* _Exercise prompt_: Each line that contains the string "CalcBoundingBoxOp" counts once; report how many such lines appear in the data, as a number only.

*** Data in this exercise ***

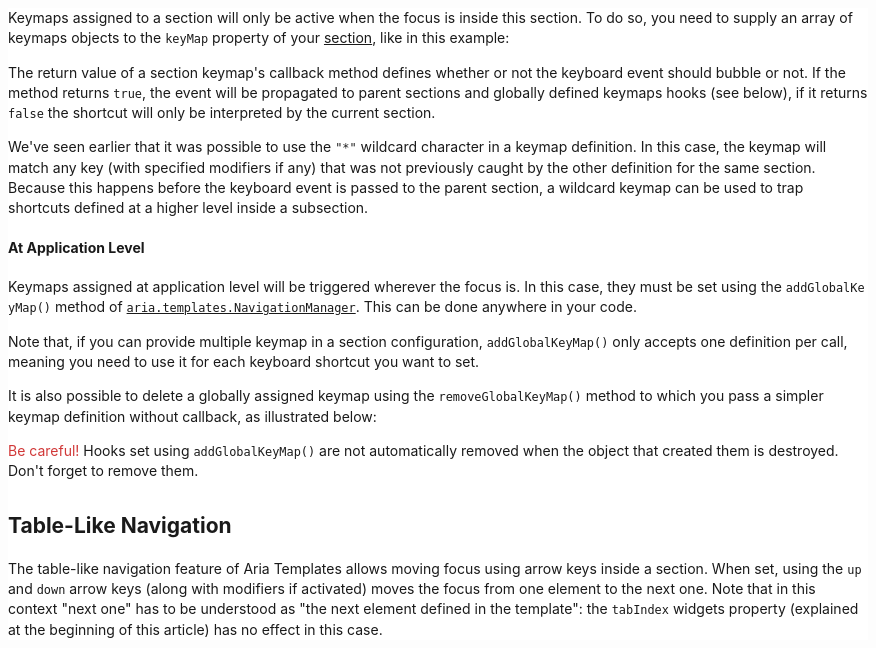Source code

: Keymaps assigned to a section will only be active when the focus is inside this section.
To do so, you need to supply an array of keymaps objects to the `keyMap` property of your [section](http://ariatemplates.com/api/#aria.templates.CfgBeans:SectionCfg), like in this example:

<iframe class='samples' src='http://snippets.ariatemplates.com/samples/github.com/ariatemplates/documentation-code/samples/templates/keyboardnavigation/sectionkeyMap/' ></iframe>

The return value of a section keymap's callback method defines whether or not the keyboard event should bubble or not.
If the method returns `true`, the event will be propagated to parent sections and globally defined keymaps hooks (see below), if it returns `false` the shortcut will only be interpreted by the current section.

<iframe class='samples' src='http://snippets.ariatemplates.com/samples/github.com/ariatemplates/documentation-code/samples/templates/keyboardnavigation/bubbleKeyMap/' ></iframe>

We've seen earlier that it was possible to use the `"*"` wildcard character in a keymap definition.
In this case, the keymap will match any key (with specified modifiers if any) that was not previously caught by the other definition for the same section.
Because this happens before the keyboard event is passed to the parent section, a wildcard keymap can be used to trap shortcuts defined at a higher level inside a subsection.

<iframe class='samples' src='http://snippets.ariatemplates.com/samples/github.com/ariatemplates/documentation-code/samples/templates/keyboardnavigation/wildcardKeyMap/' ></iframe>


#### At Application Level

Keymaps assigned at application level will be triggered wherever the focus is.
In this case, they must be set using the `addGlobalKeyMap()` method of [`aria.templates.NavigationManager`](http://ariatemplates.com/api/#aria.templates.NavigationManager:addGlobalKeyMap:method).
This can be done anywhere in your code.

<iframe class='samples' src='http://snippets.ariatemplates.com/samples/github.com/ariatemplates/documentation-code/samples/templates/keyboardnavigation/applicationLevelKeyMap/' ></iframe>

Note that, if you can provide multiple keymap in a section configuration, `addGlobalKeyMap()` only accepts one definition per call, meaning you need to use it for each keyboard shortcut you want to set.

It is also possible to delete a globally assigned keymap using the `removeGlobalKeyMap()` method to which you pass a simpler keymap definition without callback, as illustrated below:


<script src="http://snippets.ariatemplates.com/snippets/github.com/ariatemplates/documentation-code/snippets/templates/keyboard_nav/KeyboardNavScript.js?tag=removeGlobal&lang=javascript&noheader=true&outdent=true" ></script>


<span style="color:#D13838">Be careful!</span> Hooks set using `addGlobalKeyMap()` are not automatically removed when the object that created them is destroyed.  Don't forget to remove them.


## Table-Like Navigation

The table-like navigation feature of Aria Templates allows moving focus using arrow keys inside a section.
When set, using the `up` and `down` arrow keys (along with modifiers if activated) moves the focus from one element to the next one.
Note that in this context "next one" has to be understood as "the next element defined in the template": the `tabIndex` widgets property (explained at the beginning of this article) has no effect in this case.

*** End of Data in this exercise ***
*** Data in this exercise ***

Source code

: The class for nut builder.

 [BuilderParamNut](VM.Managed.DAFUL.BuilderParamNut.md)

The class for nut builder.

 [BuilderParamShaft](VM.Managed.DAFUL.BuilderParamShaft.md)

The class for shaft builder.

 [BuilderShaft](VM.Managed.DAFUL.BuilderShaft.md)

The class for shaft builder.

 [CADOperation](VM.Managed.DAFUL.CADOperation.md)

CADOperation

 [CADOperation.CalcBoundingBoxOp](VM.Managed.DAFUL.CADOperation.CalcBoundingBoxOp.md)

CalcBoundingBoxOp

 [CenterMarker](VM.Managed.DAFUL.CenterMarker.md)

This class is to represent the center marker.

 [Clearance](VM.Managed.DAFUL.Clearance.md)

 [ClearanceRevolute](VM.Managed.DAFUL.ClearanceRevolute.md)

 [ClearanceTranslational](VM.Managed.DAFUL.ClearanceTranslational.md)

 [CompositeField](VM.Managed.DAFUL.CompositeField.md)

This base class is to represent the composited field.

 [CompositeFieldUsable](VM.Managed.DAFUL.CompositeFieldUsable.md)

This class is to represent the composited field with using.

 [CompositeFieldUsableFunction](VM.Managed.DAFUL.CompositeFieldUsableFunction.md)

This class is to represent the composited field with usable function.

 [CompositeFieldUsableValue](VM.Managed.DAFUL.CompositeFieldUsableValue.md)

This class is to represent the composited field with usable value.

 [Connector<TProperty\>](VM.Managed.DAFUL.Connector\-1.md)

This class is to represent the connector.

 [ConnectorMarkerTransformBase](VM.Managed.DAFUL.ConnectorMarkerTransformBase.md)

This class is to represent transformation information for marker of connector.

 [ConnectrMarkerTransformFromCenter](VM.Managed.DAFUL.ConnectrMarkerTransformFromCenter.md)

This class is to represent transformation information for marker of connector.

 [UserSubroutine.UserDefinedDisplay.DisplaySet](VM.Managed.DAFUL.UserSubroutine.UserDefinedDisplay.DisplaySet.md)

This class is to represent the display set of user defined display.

*** End of Data in this exercise ***

* _Answer to the problem_: 2